## What you will do
Could you set down exactly the lines of the data below, starting at the one that holds "ss (after expansion) instead" and ending at the one that holds "There has been an error, please try again", both included, and only those?

## Material shown
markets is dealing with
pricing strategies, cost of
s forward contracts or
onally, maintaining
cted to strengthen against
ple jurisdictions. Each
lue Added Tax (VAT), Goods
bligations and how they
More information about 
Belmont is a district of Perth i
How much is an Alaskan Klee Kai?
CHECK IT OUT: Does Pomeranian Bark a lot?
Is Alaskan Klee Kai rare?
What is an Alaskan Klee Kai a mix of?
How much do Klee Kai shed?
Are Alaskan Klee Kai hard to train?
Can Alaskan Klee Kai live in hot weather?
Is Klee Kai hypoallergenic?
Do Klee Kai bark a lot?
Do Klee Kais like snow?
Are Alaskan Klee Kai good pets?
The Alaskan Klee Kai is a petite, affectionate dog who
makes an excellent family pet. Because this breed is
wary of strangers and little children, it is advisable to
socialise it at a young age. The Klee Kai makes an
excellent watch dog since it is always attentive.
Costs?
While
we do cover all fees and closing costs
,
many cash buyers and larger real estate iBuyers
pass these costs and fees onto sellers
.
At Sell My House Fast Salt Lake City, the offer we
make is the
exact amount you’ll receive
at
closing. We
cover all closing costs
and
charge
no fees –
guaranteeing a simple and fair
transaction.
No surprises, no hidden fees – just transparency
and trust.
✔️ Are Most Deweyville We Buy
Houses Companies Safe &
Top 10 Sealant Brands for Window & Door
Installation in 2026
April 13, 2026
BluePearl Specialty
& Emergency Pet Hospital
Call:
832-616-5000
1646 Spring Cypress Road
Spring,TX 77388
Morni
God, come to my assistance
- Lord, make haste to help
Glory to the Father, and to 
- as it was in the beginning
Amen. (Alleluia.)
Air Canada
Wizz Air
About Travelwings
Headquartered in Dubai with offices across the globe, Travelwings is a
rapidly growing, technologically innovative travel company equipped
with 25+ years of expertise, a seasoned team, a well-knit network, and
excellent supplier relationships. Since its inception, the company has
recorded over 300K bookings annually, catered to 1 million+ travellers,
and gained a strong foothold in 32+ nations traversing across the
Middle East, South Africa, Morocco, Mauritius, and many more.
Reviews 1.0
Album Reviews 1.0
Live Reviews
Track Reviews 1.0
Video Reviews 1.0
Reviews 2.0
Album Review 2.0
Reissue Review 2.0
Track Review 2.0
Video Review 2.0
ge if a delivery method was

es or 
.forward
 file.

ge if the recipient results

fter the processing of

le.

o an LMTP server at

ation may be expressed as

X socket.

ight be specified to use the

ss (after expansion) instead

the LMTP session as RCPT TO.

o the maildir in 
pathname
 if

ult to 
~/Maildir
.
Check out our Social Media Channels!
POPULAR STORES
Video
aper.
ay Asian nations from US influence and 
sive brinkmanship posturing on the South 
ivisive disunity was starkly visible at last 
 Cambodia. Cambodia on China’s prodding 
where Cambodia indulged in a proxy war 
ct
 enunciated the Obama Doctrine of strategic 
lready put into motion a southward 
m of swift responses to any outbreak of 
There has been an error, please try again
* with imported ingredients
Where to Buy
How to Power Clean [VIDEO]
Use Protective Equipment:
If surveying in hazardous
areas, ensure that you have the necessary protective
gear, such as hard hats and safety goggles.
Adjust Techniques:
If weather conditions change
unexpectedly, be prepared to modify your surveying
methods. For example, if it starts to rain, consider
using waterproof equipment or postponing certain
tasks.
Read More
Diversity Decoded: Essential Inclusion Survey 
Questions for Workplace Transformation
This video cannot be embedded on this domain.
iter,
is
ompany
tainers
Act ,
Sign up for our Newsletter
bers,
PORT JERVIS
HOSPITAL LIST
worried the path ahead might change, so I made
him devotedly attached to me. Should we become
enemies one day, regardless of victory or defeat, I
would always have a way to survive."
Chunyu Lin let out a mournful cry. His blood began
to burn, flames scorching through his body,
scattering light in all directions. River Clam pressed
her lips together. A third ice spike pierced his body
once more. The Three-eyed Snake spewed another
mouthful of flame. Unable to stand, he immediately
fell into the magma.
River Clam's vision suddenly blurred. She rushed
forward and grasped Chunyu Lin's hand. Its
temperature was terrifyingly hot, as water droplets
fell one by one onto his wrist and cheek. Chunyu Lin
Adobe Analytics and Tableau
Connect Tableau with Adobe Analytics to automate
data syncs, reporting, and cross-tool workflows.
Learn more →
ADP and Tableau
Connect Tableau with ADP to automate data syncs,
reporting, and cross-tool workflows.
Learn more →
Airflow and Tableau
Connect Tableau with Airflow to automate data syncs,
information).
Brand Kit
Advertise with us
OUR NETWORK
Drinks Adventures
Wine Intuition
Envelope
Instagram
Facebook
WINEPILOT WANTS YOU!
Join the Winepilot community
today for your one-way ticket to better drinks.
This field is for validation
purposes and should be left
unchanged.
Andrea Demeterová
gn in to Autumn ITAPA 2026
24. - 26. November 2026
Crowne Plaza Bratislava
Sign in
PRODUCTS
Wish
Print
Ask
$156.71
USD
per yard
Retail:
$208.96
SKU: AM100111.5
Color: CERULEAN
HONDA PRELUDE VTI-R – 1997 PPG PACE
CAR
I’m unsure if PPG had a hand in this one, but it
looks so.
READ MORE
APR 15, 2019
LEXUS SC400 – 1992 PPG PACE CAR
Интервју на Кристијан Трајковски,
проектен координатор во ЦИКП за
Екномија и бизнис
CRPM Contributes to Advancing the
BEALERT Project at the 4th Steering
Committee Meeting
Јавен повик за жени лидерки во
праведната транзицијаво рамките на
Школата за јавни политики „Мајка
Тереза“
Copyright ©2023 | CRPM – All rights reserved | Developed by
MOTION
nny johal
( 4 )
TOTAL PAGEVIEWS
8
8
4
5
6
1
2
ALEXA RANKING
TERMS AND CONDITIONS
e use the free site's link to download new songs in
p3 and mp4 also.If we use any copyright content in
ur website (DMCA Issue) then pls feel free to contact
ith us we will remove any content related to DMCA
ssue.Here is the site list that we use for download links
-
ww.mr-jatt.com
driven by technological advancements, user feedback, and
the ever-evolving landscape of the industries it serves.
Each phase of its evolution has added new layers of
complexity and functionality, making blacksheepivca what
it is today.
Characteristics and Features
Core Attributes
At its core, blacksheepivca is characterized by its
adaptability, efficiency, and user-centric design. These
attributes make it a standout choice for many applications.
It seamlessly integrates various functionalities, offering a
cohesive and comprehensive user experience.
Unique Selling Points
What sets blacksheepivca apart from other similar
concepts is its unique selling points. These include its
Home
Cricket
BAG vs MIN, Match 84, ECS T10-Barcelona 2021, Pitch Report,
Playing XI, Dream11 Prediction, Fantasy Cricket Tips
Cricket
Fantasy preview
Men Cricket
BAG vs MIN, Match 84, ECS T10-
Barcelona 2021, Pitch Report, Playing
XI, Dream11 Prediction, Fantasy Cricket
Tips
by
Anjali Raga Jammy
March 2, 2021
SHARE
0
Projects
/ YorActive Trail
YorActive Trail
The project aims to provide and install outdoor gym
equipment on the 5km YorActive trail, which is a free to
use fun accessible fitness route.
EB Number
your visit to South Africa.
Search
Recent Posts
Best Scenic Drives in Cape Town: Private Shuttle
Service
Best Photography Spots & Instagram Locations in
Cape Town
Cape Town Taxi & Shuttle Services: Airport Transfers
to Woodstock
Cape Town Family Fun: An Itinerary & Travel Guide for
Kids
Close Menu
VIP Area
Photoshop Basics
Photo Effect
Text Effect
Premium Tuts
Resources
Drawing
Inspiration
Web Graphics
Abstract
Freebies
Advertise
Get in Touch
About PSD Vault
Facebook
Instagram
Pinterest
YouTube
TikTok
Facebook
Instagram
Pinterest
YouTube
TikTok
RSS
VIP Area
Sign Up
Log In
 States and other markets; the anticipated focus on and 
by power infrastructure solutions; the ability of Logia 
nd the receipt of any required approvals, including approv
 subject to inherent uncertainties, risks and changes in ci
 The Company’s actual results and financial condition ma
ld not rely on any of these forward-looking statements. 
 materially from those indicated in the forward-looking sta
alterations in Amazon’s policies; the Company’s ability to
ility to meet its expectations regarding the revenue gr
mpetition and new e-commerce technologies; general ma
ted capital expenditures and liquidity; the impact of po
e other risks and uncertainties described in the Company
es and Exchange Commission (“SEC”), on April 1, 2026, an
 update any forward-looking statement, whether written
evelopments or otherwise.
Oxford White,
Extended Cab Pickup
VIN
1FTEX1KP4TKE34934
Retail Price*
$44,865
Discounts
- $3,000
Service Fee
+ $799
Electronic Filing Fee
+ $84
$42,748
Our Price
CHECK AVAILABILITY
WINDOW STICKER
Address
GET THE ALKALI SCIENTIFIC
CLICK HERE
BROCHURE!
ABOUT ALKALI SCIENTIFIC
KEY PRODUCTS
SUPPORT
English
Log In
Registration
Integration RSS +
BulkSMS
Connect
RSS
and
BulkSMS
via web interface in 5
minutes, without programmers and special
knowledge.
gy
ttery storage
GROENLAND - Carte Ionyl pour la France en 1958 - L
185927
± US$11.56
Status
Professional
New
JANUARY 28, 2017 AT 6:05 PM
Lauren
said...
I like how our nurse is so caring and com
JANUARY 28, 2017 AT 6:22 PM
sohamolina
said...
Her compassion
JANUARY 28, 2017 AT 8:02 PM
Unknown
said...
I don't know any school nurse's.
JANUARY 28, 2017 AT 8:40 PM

## Exercise response
ss (after expansion) instead

the LMTP session as RCPT TO.

o the maildir in 
pathname
 if

ult to 
~/Maildir
.
Check out our Social Media Channels!
POPULAR STORES
Video
aper.
ay Asian nations from US influence and 
sive brinkmanship posturing on the South 
ivisive disunity was starkly visible at last 
 Cambodia. Cambodia on China’s prodding 
where Cambodia indulged in a proxy war 
ct
 enunciated the Obama Doctrine of strategic 
lready put into motion a southward 
m of swift responses to any outbreak of 
There has been an error, please try again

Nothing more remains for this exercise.